* AUFGABENSTELLUNG
Beantworte diese Fragen anhand des Textes unten:
1. Wo befindet sich ein Großteil der Bücher?
2. Wie viele Seiten will die Landeszentrale aus dem Buch heraustrennen und durch andere ersetzen?
3. Was fordert die SPD?

* TEXT
_____

Soweit ist es noch ganz einfach zu verstehen. Doch die Schwierigkeiten fangen jetzt erst an. Es gab nämlich unterschiedliche Dementis von verschiedenen Seiten, die sich selbst und gegenseitig widersprachen. Viele Informationen haben wir uns mühsam erkämpfen müssen und dann hat auch noch der Fax-Empfang ausgesetzt (der Redakteur ist nur knapp einer Herz-Atacke entkommen; wer will die Urlaubsvertretung übernehmen?, d. Setzer).
"Das Buch wird auf keinen Fall zurückgezogen"
Zürst wurde natürlich dementiert, daß das Buch zurückgezogen wurde. Auf unsere Anfrage beim Verlag, ob uns ein denn ein Exemplar zugeschickt werden könne (schließlich wurde es ja doch nicht eingezogen...), wußte die Gegenseite plötzlich ganz schnell, daß die Bücher nicht mehr im Haus seien. Aber wo sind sie denn dann? Ja, das hätten wir nicht fragen dürfen. Ein Großteil befindet sich nämlich bei der 'Staatskanzlei'. Was machen die Bücher denn da?
Die Landeszentrale gab parallel dazu zu verstehen, daß die Ergebnisse der Landtags- und Bundestagswahlen 'unbedingt' noch im Buch erscheinen müssen. Dazu werde man wohl zwei Seiten heraustrennen und durch andere ersetzen. Es ist bestimmt purer Zufall, daß damit die Seiten betroffen wären, die die Beschreibung der Amigo Affäre enthielten. Die Landeszentrale begründete diesen Schritt mit dem Wunsch an erhöhter Aktualität (soll nicht vielleicht die nächste Landtagswahl auch noch abgewartet werden? Oder die nächste Europawahl? d. Tipper).
Wem untersteht eigentlich die Landeszentrale für politische Bildung? Ach nee, der Staatskanzlei - so ein Zufall aber auch. Jetzt ist also klar, weshalb die Landeszentrale so handelt wie sie handelt. Sie ist ja eine überparteiliche Einrichtung...
Und wem untersteht die Staatskanzlei? Richtig - der bayerischen Landes... pardon Staatsregierung. Und jetzt mag sich jeder selbst ein Urteil darüber bilden, wer dise Aktion wohl ausgelöst hat. Die SPD fordert unterdessen Aufklärung darüber.

_____

* BEREITGESTELLTE DATEN
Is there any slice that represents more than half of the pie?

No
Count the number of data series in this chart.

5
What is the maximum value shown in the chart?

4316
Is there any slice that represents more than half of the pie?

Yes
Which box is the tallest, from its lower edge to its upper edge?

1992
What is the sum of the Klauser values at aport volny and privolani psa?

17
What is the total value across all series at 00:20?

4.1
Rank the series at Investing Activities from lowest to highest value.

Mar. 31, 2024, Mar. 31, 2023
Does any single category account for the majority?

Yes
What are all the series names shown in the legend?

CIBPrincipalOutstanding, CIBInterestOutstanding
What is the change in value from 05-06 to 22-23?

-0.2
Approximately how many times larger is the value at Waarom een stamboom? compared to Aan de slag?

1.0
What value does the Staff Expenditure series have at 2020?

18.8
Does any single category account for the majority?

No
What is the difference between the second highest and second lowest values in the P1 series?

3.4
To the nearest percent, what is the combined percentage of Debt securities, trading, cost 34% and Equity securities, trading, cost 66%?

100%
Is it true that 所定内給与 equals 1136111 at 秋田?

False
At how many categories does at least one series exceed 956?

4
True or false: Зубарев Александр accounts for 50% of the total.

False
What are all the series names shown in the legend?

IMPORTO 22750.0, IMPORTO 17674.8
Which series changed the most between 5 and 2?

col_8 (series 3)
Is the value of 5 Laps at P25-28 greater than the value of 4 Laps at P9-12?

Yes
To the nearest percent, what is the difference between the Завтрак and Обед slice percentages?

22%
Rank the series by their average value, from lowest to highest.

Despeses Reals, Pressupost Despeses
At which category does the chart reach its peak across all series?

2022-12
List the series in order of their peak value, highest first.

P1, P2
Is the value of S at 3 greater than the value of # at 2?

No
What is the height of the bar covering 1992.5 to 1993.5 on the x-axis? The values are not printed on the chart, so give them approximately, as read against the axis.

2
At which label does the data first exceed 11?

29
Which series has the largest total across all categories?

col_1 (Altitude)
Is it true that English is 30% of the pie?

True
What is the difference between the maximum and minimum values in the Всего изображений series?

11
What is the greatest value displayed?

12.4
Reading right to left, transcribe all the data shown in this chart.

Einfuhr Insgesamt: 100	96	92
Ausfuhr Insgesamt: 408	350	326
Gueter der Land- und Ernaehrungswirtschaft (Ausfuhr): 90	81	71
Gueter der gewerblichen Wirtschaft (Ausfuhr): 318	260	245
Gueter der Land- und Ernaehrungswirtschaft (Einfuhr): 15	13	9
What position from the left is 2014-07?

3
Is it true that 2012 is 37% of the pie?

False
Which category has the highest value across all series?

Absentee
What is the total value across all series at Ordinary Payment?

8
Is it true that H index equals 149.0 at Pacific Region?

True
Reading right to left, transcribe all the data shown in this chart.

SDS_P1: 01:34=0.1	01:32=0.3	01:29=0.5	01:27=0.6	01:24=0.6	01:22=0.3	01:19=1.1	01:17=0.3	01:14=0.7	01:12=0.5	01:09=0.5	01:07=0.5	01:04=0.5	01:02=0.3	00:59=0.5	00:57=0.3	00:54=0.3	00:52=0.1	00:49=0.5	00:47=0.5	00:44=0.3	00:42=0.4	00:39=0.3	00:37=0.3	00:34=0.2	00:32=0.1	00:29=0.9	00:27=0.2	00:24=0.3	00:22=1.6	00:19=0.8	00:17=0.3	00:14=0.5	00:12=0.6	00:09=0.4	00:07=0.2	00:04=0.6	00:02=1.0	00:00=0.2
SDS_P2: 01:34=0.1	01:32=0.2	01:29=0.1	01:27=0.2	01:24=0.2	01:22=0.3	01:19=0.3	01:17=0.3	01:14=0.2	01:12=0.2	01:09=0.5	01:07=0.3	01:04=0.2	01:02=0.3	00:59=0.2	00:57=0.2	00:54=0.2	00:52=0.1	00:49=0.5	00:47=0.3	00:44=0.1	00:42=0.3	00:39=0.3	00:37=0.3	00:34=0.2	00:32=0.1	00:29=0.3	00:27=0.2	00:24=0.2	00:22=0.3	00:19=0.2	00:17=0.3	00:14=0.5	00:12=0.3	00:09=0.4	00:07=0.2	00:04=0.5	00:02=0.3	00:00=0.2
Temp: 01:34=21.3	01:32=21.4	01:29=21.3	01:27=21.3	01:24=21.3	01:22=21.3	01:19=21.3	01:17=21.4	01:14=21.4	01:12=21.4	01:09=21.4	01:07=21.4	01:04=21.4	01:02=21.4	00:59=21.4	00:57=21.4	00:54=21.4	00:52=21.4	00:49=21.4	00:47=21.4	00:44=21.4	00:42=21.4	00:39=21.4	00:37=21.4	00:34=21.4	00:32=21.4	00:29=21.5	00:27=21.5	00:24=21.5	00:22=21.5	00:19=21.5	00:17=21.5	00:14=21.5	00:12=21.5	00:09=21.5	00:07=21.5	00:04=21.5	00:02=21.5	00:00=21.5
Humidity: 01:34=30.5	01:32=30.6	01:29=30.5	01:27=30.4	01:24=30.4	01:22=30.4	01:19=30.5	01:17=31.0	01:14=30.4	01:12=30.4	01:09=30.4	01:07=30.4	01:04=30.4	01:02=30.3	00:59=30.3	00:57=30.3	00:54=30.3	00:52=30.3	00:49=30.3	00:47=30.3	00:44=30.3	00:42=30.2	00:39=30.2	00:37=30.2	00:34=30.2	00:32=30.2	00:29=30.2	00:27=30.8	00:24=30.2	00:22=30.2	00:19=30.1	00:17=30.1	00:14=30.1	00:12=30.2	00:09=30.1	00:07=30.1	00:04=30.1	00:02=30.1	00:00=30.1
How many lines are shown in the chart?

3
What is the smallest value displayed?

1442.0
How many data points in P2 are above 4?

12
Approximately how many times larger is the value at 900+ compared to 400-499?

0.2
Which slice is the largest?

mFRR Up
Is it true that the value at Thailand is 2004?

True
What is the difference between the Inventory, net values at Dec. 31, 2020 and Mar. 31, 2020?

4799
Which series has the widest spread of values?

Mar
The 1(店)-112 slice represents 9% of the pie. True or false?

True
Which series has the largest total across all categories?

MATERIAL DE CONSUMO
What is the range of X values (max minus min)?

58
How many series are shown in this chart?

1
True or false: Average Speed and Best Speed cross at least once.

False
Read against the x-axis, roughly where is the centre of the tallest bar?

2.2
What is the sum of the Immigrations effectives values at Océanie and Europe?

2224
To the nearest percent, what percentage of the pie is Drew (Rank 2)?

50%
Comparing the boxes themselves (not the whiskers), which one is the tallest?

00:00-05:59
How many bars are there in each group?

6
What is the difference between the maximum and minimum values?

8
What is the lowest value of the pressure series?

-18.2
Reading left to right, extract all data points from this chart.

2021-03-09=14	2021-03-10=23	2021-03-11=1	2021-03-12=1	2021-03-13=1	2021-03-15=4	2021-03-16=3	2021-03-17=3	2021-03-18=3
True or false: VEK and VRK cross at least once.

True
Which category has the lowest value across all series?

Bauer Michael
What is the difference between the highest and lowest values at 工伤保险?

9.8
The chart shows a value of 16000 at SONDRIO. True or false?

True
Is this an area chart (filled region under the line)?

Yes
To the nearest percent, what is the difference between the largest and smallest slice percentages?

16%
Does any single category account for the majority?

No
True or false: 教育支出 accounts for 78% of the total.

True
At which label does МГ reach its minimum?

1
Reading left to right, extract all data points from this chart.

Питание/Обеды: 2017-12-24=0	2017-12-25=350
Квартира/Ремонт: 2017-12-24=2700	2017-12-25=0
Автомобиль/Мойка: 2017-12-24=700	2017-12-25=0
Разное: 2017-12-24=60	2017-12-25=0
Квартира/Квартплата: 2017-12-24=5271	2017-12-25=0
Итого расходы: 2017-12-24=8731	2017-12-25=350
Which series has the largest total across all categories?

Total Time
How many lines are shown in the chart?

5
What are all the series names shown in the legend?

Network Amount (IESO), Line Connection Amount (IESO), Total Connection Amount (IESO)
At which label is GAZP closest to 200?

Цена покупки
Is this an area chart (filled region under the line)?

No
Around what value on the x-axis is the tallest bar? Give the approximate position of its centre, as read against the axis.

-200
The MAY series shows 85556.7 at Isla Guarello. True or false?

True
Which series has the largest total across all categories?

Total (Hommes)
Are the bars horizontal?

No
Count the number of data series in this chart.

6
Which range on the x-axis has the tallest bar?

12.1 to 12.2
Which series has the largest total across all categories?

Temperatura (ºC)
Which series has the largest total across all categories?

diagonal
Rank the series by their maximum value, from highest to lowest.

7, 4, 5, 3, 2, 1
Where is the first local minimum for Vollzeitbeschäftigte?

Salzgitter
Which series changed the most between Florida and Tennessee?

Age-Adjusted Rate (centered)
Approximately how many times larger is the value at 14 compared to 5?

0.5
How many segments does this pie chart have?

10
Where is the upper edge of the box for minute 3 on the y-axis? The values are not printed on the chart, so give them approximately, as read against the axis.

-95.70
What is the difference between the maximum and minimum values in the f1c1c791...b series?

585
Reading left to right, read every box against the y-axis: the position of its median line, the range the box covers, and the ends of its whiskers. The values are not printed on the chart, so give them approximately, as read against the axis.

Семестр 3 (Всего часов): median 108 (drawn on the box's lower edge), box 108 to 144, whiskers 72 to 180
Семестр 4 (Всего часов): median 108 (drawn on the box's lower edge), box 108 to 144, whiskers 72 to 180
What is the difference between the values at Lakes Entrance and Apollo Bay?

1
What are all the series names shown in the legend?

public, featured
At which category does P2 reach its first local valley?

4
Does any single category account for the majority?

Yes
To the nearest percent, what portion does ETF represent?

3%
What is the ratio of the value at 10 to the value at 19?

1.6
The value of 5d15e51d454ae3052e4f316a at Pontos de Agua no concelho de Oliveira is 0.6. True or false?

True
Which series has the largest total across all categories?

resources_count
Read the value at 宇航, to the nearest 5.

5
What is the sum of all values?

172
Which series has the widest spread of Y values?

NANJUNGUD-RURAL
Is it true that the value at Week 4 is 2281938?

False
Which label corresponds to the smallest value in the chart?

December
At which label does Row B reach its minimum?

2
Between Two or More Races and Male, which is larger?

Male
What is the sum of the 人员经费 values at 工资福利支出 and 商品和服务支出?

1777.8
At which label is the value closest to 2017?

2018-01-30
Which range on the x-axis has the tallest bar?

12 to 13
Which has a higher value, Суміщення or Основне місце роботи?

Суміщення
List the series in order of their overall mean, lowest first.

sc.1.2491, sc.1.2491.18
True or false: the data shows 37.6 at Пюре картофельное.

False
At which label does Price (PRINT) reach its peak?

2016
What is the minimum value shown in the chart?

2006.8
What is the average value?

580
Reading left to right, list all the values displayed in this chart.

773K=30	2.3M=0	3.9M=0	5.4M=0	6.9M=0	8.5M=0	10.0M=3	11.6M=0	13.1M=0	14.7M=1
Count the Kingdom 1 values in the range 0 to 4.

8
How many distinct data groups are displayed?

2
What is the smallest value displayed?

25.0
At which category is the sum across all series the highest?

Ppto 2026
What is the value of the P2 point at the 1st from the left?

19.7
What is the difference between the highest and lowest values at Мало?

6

_____

* LÖSUNG
1. Bei der Staatskanzlei.
2. Zwei Seiten.
3. Aufklärung.